- _Texte source_:
==========

Après Bushland, après Wildorado
(promis je n’invente rien), Vega, la small Vega fait recommencer la
petitesse au pays de la grandeur, de l’immense, du XXL made in USA. Le
ciel qui fut si bleu se mouille un peu ; des gouttes d’eau tombent des
nuages qui paraissaient si sages, si pacifiques ; les gouttes grossissent
et se font plus nombreuses : elles qui tombaient par quelques-unes, c’est
par bataillons, qu’elles se mettent à attaquer ; grosses comme des
fourmis, leurs flic flac sont des FLIC FLAC. Mais après tout, ce n’est qu’une
grosse averse, rien de bien méchant, rien en tout cas à quoi il ne suffise,
puisqu’on est au Texas, de quelques instants dans un authentique saloon
pour faire passer le temps, le mauvais temps qui tombe du ciel.
Une fois la voiture garée où l’on
plaçait autrefois les chevaux, nous poussons la porte de bois de Boot Hill
– cet établissement honnête devant lequel traînent encore un tonneau éventré et
une roue de diligence du siècle avant-dernier. Dans la salle, de petites tables
rondes où des gens jouent aux cartes, ou boivent un verre en discutant du
mauvais temps – et, face à nous, huit cow-boys gros en chapeau et en barbe
installés au comptoir se retournent en même temps sans un mot, pour voir quels
trois blancs-becs viennent se joindre à leur boisson. Nous avons l’impression
que nous venons d’entrer dans un film, mais tout n’est pas en noir et blanc.

==========

- _Entrées_:
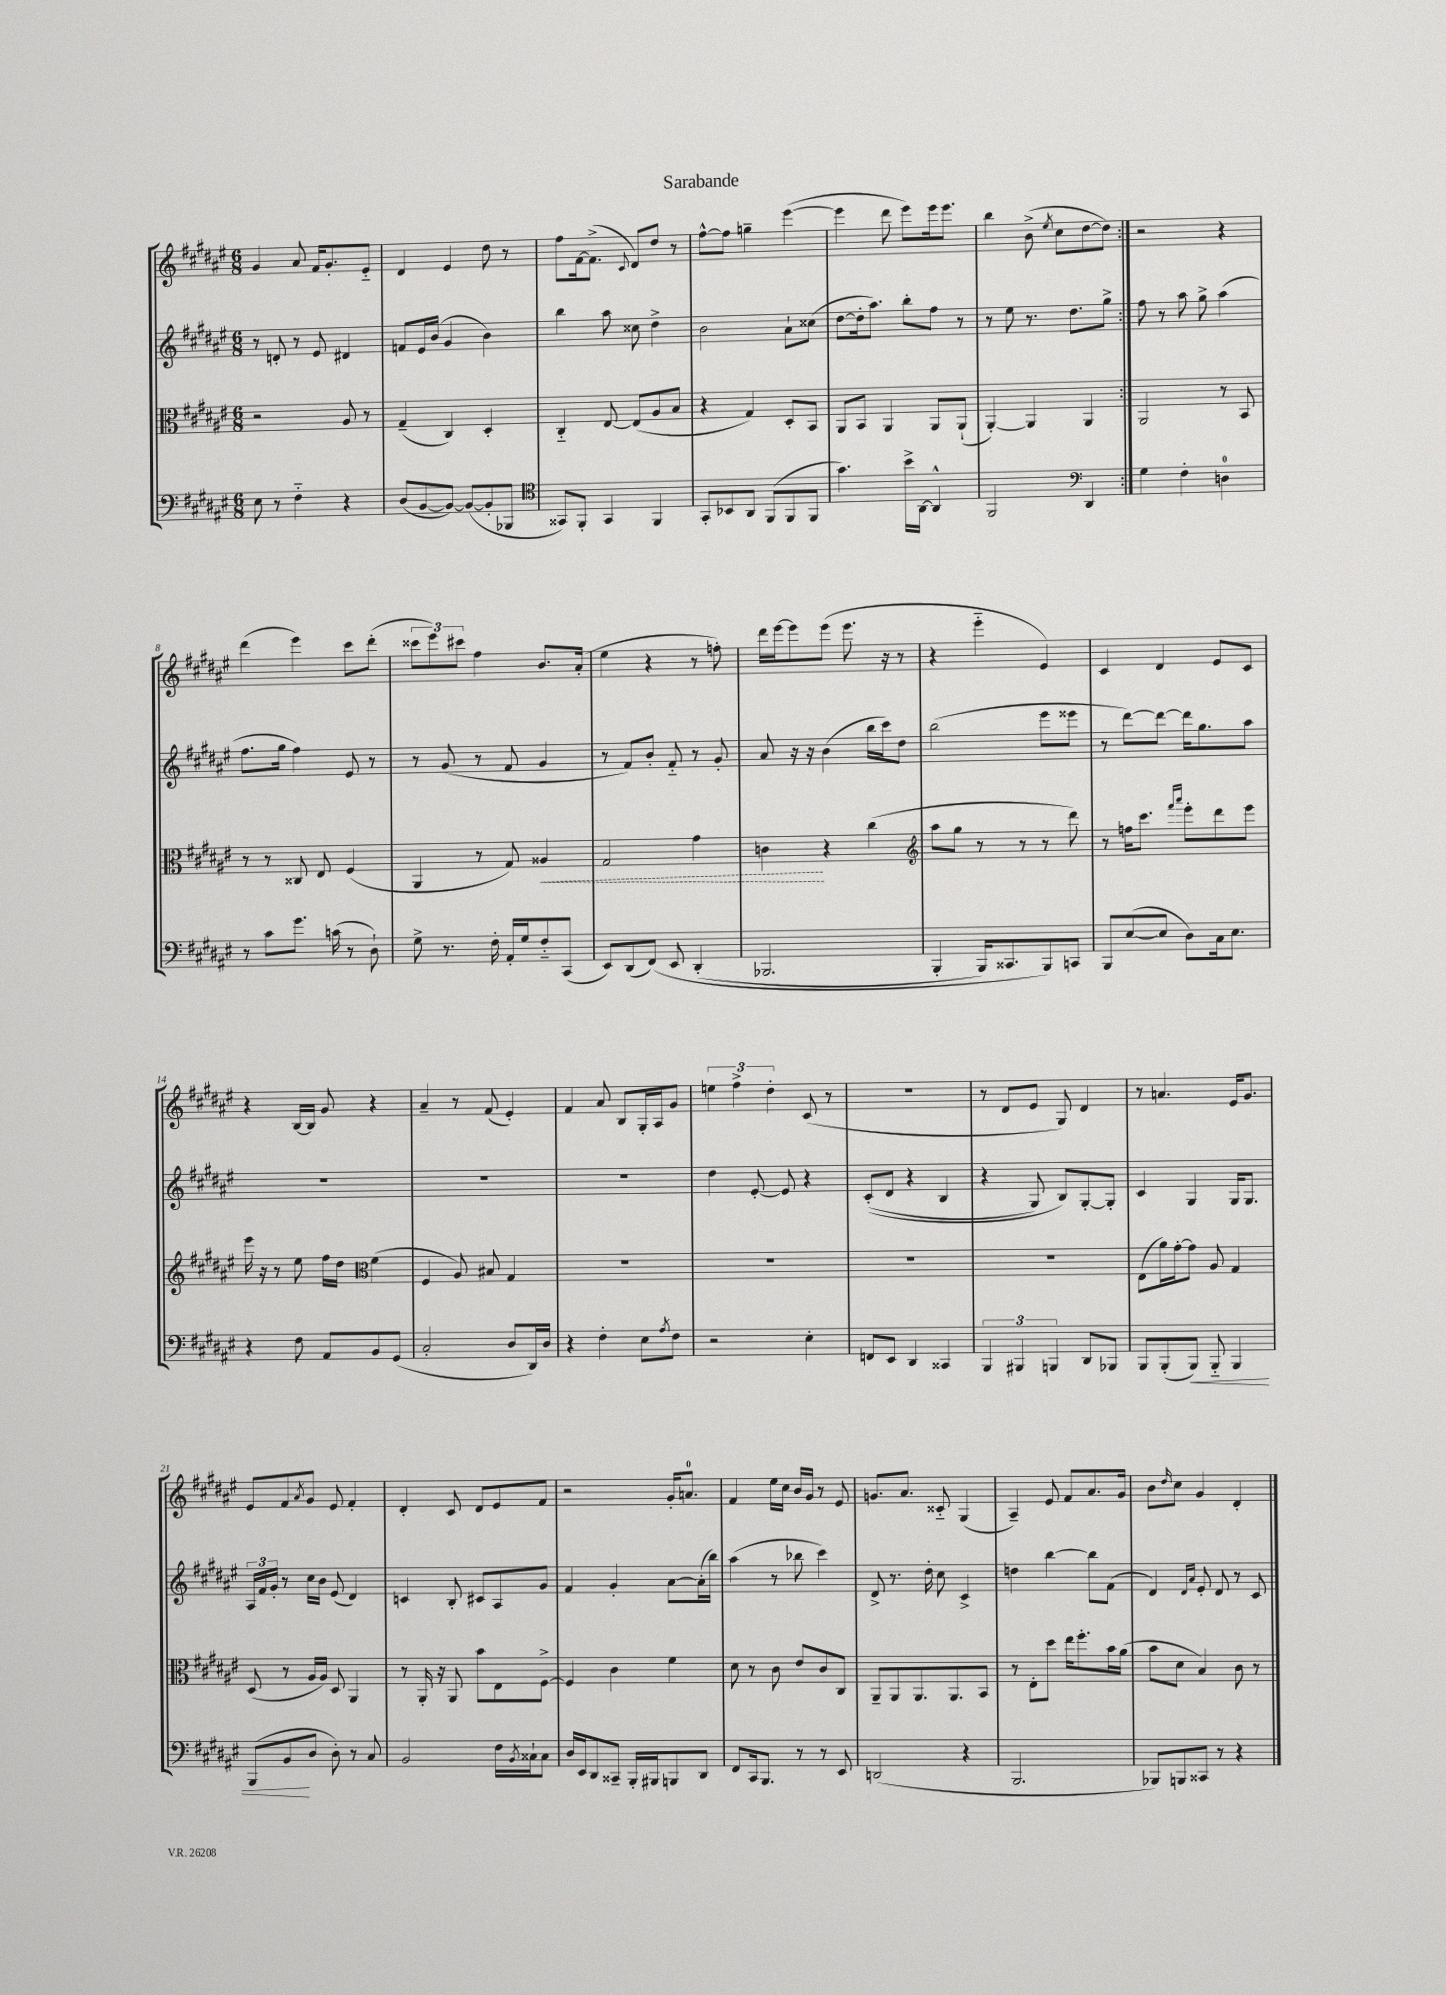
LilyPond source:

==========

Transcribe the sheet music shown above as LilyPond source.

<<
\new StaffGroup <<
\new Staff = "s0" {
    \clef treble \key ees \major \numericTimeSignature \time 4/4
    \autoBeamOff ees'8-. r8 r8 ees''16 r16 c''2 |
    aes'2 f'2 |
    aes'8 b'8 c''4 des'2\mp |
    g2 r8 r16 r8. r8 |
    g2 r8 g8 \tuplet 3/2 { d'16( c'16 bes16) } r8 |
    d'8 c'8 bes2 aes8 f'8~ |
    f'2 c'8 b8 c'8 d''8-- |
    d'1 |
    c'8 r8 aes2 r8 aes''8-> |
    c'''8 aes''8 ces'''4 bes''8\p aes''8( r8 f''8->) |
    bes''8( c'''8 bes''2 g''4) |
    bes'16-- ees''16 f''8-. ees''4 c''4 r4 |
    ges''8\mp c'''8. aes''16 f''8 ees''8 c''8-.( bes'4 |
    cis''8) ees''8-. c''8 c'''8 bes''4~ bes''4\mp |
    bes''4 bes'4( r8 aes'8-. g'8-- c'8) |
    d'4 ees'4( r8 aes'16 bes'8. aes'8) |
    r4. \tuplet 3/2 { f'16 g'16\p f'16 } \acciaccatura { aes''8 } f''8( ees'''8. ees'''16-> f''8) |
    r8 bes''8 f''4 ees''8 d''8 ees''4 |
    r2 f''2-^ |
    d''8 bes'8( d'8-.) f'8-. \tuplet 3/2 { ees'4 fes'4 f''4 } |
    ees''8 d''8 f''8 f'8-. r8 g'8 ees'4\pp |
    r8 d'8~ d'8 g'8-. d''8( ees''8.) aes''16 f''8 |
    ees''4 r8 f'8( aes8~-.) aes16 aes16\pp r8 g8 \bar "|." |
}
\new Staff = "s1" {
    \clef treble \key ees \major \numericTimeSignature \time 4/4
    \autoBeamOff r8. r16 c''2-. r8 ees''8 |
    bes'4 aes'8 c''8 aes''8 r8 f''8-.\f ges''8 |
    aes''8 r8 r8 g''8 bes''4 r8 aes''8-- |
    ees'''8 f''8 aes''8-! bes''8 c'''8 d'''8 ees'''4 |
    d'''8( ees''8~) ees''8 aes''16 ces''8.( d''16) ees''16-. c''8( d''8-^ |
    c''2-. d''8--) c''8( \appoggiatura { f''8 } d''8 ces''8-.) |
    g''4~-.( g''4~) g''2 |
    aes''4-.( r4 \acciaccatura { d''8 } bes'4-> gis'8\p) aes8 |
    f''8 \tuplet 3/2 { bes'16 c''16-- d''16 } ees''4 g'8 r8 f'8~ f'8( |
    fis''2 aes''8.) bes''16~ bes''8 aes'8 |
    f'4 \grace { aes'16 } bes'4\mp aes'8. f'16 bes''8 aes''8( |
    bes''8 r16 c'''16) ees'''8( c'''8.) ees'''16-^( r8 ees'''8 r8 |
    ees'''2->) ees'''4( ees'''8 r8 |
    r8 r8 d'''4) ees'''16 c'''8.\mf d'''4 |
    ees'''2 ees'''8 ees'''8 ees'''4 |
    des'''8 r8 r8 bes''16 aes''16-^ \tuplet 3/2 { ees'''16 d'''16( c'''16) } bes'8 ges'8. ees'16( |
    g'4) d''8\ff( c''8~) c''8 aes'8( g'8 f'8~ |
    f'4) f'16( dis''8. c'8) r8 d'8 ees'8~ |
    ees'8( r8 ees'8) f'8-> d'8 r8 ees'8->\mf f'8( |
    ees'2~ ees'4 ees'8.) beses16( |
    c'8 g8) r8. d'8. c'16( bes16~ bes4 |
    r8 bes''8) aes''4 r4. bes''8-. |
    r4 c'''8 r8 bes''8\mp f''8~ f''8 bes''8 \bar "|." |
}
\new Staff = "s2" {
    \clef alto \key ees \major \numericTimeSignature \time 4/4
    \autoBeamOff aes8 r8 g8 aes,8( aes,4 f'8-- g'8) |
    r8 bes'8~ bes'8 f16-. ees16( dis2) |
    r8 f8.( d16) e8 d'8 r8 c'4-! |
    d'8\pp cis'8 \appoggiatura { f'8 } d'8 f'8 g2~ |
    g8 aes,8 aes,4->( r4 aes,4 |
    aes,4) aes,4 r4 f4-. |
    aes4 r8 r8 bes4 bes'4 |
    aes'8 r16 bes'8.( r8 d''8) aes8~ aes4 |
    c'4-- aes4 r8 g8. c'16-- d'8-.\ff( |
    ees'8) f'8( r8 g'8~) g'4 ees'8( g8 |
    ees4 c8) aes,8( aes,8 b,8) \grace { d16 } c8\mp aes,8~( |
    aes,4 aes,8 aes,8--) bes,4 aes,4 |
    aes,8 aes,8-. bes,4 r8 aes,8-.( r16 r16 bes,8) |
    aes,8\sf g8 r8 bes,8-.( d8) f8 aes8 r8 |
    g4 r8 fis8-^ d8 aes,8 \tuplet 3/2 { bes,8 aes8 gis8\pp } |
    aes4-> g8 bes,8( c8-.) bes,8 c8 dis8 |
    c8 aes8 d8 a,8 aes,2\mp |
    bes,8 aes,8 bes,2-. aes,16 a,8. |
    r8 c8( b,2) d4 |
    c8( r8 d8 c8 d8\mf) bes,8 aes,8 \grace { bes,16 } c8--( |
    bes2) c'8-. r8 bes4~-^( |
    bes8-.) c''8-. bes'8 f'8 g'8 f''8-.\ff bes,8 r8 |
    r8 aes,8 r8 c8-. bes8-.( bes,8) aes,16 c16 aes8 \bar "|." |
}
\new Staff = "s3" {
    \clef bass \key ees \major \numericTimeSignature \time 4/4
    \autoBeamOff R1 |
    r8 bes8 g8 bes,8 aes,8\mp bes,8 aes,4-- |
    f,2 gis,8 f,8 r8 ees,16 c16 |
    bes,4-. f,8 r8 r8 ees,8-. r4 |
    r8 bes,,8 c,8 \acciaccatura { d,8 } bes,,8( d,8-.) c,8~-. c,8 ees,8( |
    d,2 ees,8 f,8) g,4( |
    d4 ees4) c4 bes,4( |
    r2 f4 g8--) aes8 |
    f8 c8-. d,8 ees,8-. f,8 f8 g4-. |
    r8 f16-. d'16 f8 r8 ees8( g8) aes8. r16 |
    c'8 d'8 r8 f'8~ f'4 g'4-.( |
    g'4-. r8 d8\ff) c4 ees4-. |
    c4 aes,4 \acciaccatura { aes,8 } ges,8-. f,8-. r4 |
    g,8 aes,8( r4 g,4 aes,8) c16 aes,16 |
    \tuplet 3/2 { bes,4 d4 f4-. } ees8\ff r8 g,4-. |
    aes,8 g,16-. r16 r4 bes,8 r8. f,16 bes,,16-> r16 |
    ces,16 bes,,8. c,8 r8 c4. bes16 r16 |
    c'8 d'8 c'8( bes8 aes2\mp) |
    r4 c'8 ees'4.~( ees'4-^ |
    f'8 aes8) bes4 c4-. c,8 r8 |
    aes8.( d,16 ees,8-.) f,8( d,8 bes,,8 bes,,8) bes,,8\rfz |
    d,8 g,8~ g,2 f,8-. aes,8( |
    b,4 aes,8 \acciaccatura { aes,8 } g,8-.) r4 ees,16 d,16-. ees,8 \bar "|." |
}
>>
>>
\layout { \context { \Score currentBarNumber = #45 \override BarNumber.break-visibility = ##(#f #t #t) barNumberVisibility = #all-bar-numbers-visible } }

==========

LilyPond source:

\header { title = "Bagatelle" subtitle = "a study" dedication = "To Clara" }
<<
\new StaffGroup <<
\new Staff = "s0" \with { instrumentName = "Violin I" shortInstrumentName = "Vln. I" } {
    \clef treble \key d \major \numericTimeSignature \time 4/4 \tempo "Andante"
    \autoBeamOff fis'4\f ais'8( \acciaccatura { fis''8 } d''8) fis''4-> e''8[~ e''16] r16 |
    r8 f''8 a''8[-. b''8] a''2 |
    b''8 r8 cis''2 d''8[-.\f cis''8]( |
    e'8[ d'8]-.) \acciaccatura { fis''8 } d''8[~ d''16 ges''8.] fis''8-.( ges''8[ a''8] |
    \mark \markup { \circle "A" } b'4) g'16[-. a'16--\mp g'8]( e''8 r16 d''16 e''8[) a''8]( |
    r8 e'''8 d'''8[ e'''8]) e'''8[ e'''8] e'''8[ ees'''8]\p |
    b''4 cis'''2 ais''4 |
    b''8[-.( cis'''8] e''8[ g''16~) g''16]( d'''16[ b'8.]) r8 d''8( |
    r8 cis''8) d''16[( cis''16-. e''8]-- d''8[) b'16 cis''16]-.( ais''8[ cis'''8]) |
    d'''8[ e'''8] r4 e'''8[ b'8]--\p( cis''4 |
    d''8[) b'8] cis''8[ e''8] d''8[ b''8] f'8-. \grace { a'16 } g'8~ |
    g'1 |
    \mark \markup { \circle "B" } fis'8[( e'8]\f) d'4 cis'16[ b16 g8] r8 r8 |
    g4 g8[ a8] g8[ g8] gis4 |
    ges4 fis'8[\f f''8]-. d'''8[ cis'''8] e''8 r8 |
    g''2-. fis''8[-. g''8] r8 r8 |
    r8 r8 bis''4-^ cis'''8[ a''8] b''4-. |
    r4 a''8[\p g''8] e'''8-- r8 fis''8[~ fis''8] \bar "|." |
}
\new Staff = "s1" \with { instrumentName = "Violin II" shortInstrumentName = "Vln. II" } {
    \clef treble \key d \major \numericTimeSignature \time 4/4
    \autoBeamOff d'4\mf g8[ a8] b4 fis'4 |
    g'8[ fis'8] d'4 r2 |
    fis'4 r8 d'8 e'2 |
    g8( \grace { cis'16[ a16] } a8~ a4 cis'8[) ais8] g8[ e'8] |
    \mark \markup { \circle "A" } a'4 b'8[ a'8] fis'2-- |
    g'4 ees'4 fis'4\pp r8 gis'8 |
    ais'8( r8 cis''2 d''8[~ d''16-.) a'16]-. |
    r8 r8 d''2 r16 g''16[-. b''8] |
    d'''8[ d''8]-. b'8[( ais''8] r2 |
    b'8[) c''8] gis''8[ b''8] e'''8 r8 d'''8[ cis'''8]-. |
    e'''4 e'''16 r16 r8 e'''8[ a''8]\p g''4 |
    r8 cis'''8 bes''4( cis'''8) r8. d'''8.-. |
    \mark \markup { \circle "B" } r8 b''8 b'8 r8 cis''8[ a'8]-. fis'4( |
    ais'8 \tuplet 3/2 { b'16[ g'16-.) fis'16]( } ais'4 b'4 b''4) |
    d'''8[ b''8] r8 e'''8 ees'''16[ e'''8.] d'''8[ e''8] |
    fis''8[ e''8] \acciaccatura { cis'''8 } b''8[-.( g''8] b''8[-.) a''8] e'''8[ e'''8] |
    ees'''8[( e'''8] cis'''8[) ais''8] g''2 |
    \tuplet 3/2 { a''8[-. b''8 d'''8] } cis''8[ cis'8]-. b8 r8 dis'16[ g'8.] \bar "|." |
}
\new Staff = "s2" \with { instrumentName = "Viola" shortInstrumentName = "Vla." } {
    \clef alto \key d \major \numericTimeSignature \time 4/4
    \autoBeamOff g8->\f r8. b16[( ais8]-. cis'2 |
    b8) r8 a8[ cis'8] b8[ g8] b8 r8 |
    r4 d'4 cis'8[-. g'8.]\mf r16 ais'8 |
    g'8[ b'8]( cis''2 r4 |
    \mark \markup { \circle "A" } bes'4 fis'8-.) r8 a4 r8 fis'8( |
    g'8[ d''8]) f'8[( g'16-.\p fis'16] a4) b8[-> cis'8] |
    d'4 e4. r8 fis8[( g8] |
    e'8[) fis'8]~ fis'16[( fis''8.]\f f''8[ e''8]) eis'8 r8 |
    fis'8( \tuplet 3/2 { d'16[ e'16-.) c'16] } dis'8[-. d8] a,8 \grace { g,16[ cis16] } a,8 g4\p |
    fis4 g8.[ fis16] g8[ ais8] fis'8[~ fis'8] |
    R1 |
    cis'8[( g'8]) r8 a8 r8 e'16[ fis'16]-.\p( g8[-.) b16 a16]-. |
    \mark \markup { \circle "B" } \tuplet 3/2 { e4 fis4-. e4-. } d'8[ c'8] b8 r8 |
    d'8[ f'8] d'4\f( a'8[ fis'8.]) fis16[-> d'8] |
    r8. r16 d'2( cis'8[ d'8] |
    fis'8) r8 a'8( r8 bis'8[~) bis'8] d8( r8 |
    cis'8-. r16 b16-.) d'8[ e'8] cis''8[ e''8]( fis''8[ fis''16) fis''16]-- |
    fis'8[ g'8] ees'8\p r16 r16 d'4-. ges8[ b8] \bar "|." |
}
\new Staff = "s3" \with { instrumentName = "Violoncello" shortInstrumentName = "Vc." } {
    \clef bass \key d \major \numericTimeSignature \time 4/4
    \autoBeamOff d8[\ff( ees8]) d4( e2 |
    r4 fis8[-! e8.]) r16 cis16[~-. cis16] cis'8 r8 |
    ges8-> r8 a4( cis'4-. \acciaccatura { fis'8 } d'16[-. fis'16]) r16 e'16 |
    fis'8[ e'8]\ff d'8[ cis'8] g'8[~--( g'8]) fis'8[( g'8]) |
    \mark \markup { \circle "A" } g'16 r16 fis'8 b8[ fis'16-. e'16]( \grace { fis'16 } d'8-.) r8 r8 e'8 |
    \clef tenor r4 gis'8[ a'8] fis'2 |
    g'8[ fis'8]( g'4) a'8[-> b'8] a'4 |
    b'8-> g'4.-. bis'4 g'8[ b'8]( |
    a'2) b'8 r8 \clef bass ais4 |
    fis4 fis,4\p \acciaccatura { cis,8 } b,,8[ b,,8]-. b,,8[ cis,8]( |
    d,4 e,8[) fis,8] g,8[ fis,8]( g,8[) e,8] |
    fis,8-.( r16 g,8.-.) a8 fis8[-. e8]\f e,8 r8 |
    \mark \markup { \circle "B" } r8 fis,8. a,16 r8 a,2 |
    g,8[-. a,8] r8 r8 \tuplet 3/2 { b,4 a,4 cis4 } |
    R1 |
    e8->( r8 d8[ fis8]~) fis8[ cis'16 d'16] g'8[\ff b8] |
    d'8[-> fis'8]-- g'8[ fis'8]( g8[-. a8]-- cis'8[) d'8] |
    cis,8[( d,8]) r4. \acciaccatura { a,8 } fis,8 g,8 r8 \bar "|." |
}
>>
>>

==========

- _Exercices à compléter_:
1. Dans le récit sur le Texas, quel est le nom du saloon où entrent les voyageurs ?
2. Rédigez la suite du récit sur le Texas, à partir de sa dernière phrase.
Les entrées forment un ensemble à part, sans lien avec le récit sur le Texas.

- _Réponses aux exercices_:
1. Le saloon s'appelle Boot Hill.

2.
Tout est en bois, y compris le piano et le grincement des portes battantes
(oui, celles qui reviennent sur vous si vous allez trop lentement, coyotes). La
tapisserie rouge couvre les portions de mur que le miroir du comptoir ou les
planches nues mal dégrossies ne recouvrent pas. Quelques têtes de cerfs ou de
taureaux, empaillées, à côté des lanternes qui pendent à un morceau de métal.
Je ne serais qu’à moitié étonné si un jour j’apprenais que Chuck Norris a ici
ses habitudes ; nous, timidement, nous nous installons à un coin du
comptoir, entre le piano et le crachoir. Sous la grande et élégante glace
luky-lukéenne de derrière ce comptoir arrive alors une jeune serveuse qui,
évidemment, est jolie, et fait tout mince à côté des habitués du lieu.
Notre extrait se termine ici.